あらゆるデータには、そのデータが得られた背景や条件が必ずあります。例えばベンチマークを例に考えてみます。ベンチマークの取得には多彩なパラメータが存在します。ハードウエア構成、OS選定、ライブラリ・コンパイラの選定、最適化レベル、アプリケーションの特性、計算内容(インプット)。基本的に「前提条件」が異なるシチュエーションでの結論には互換性が保証されません。状況的に極めて近い条件であれば、結論も近いものになるだろうことは想像できます。例えば、ベンチマークでおなじみのHPLとGaussianのTest0397は、全く異なる計算に思えますが、どちらも計算時間の大部分がDGEMMという倍精度行列積の計算なので、異なるスペック同士での性能比較はほぼ相似と見なせます。しかし、別のアルゴリズムを使う他のインプットではこの図式は成り立ちません。現代のアプリケーションには実に多彩な計算手法が搭載されていて、アプリケーション名だけで全体の傾向を捉えることは危険です。

ただ、無闇やたらと条件を揃えることができたとしても、実用上は無意味なケースもあります。上記の意図の件に通じるのですが、なにゆえそのデータを示すべきなのか、その条件はその意図に対して適切ないし誠実なのか?ということです。

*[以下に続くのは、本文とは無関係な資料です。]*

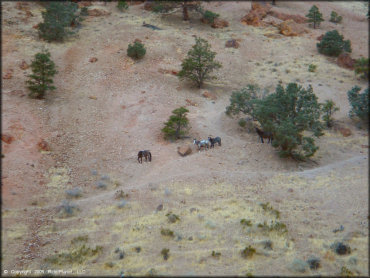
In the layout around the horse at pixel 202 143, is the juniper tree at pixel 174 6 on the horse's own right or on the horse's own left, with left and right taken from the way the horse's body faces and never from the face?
on the horse's own right

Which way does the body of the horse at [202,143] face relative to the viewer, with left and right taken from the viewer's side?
facing to the left of the viewer

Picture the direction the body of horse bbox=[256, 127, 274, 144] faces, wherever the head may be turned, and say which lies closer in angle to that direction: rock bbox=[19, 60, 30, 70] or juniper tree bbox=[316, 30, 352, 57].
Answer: the rock

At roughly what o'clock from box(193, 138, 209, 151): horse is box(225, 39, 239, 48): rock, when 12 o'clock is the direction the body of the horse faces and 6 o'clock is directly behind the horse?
The rock is roughly at 3 o'clock from the horse.

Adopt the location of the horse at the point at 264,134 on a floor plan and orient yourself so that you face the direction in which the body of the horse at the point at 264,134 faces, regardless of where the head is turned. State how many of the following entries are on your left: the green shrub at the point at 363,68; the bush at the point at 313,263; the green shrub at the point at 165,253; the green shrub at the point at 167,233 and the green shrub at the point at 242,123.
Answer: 3

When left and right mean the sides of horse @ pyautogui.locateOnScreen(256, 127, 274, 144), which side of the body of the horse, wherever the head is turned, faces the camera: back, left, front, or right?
left

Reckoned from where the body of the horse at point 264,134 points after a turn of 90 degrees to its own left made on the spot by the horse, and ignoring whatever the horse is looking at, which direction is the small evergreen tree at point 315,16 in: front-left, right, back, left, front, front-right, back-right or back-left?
back

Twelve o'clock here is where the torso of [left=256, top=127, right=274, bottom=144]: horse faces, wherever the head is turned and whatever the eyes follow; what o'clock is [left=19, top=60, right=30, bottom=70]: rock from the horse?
The rock is roughly at 12 o'clock from the horse.

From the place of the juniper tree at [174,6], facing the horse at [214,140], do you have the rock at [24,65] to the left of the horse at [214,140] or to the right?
right

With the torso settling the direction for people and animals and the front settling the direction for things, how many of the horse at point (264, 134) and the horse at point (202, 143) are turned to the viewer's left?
2
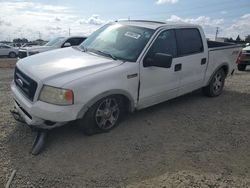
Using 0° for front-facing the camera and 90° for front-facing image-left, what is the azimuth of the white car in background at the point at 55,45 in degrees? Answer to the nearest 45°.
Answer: approximately 45°

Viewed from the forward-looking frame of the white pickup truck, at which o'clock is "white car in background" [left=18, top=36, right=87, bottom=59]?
The white car in background is roughly at 4 o'clock from the white pickup truck.

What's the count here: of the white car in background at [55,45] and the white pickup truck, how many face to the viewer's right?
0
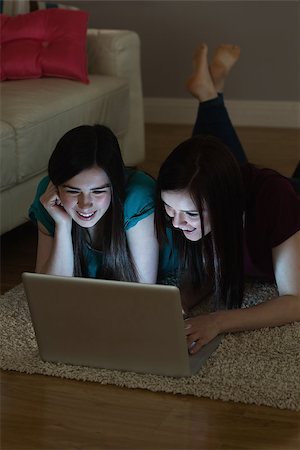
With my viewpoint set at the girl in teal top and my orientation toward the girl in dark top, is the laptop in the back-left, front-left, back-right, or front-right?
front-right

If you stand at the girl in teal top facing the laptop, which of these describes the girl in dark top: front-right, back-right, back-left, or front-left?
front-left

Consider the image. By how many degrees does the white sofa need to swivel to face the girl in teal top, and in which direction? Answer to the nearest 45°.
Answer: approximately 45° to its right

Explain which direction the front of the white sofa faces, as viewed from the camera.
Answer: facing the viewer and to the right of the viewer

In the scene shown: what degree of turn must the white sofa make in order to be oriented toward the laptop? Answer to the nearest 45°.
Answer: approximately 45° to its right

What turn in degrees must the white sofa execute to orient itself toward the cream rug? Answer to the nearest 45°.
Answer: approximately 45° to its right

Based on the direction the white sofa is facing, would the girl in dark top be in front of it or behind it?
in front
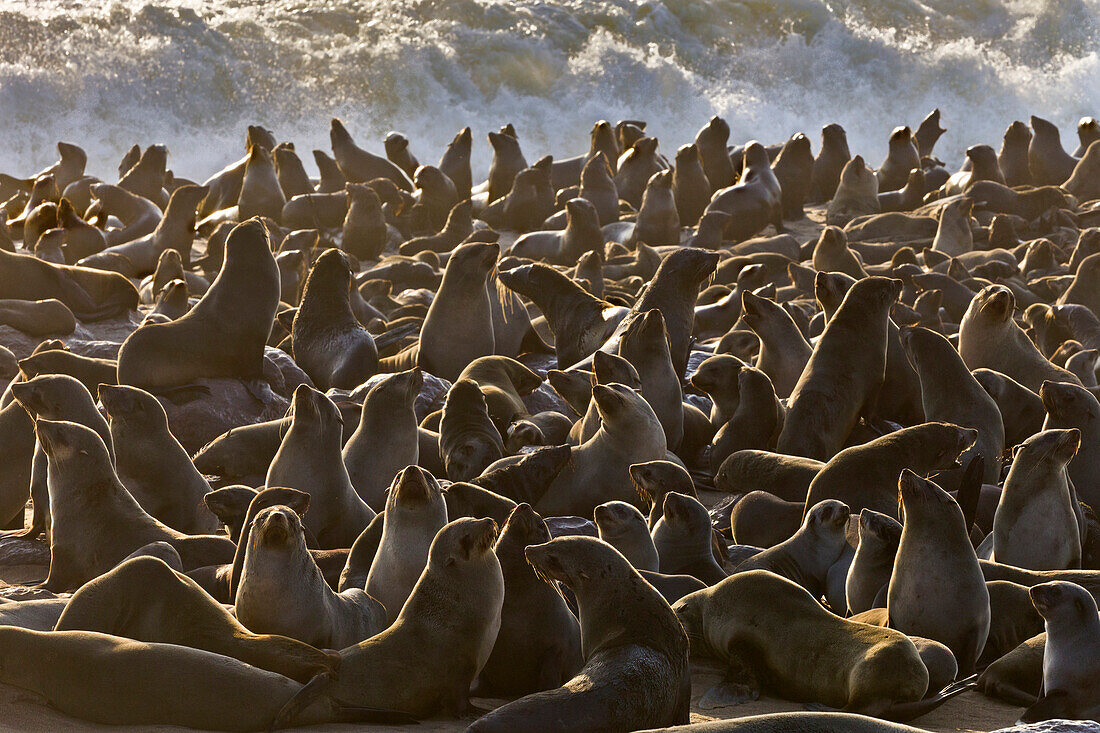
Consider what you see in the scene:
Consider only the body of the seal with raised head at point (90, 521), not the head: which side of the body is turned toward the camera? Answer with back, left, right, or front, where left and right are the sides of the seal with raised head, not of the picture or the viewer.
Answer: left

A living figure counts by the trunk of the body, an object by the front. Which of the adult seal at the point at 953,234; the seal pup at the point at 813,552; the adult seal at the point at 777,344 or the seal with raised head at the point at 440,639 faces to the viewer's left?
the adult seal at the point at 777,344

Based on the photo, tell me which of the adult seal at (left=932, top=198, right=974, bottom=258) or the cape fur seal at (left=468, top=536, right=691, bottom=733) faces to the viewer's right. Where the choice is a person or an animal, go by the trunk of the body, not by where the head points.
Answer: the adult seal

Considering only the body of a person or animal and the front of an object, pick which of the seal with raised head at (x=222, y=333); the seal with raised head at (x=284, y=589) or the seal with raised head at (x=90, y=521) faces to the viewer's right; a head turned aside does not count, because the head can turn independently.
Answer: the seal with raised head at (x=222, y=333)

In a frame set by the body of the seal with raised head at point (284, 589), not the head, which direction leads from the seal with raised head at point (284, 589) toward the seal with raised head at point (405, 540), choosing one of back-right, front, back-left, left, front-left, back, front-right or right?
back

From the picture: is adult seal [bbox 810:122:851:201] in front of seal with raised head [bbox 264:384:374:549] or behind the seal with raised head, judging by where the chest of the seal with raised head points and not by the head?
behind

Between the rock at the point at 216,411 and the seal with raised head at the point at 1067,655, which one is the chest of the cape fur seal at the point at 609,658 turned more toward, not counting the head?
the rock

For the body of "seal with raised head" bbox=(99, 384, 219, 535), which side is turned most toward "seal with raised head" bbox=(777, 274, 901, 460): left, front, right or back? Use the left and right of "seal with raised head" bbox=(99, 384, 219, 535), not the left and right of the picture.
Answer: back

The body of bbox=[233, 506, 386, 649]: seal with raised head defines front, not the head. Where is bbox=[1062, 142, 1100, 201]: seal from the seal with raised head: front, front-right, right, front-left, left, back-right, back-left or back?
back
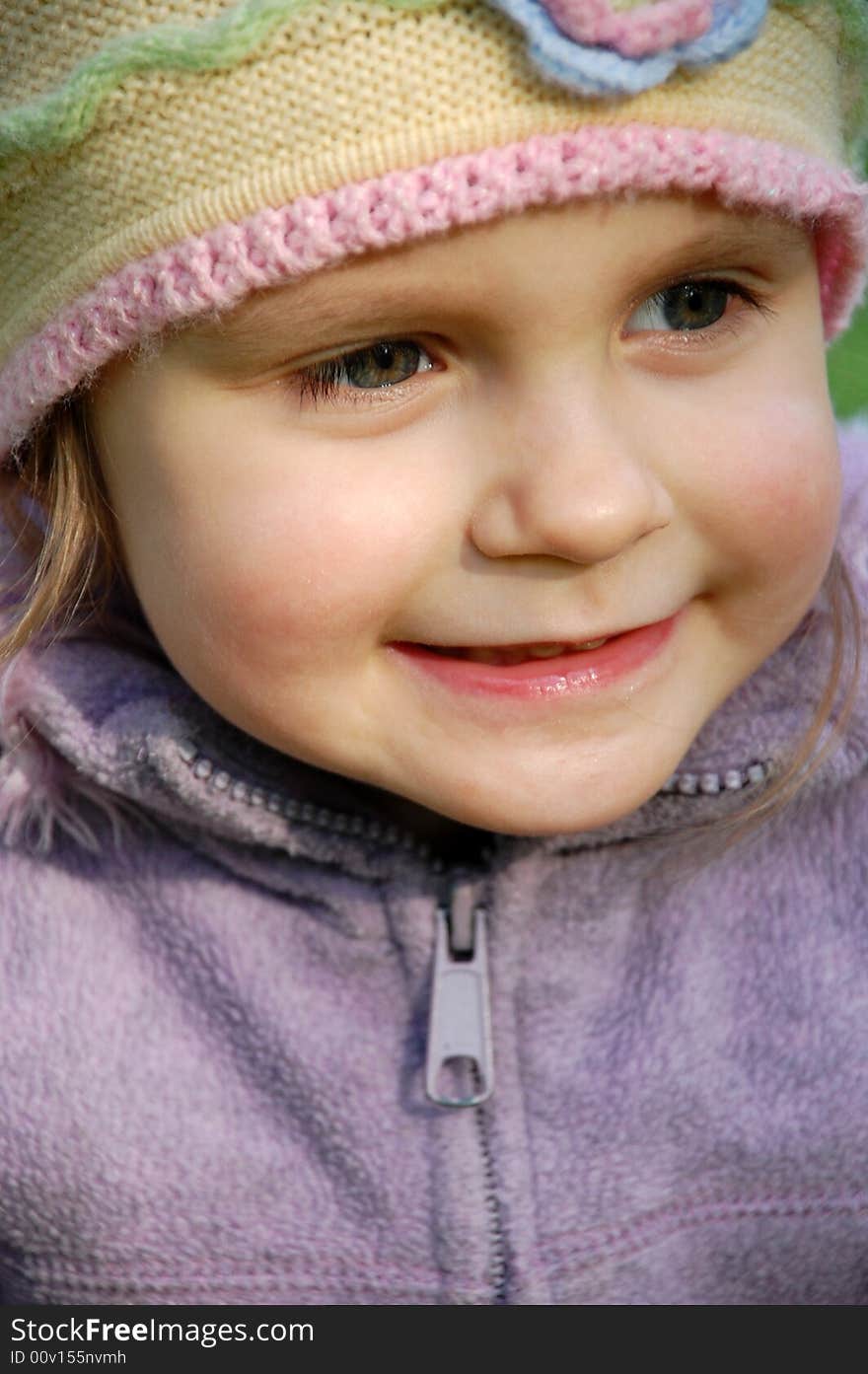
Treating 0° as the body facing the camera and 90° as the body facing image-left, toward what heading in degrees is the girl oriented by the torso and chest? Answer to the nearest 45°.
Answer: approximately 0°
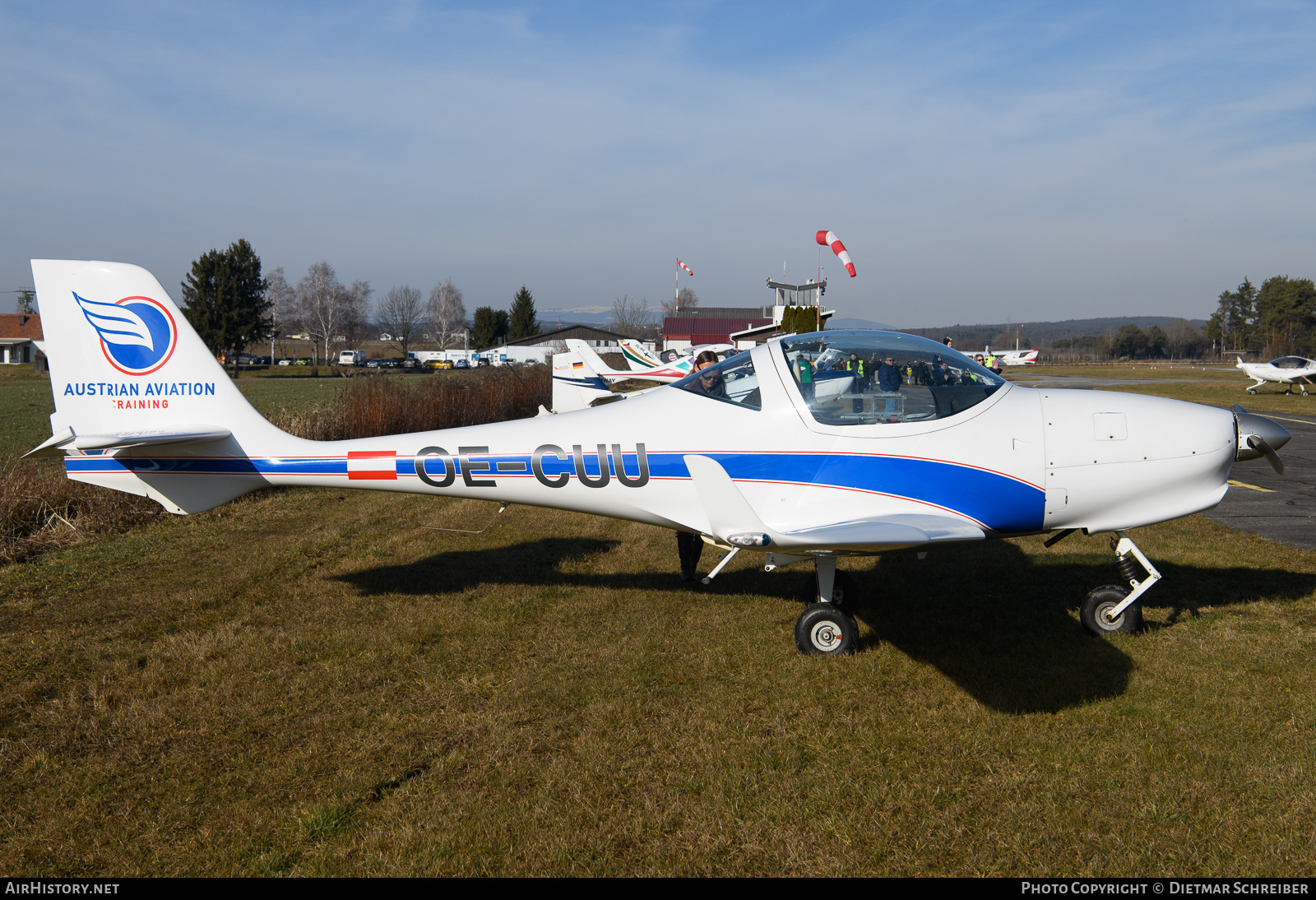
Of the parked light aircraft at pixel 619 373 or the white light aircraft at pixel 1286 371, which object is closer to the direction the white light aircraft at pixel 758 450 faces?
the white light aircraft

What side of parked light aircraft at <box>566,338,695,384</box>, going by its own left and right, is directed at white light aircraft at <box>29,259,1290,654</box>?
right

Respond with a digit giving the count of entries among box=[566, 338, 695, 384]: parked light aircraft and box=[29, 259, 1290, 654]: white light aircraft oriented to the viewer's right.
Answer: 2

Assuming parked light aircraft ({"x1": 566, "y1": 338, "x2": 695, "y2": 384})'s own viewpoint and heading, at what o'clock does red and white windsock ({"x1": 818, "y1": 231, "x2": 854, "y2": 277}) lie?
The red and white windsock is roughly at 10 o'clock from the parked light aircraft.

例えば、新旧の機材の性能差をみるにあたって、同じ計算をするために古い環境を新しい機材にセットアップすることに意味はあるでしょうか。同一ソフトウエア環境で同一目的のための機材のリプレースであれば意味があるでしょう。しかし、ユーザーがシステムの進化を実感するのが目的であれば、時代背景も含めたシステムの多様な差異こそが進化の源泉であることを知るべきです。ハードウエアの違いはその一要素に過ぎません。

意図から外れないストーリーを

そうした「前提条件」と「結果」、そして何より「意図」これをセットにして、書き手がどのようなストーリーを形成するのか、読み手に読み取られるのかが鍵です。この3つのうち欠けているものがないか、不十分ではないか?を確認してみてください。「前提条件」を隠すことで誤解を誘導する「意図」が透けて見えるかもしれません。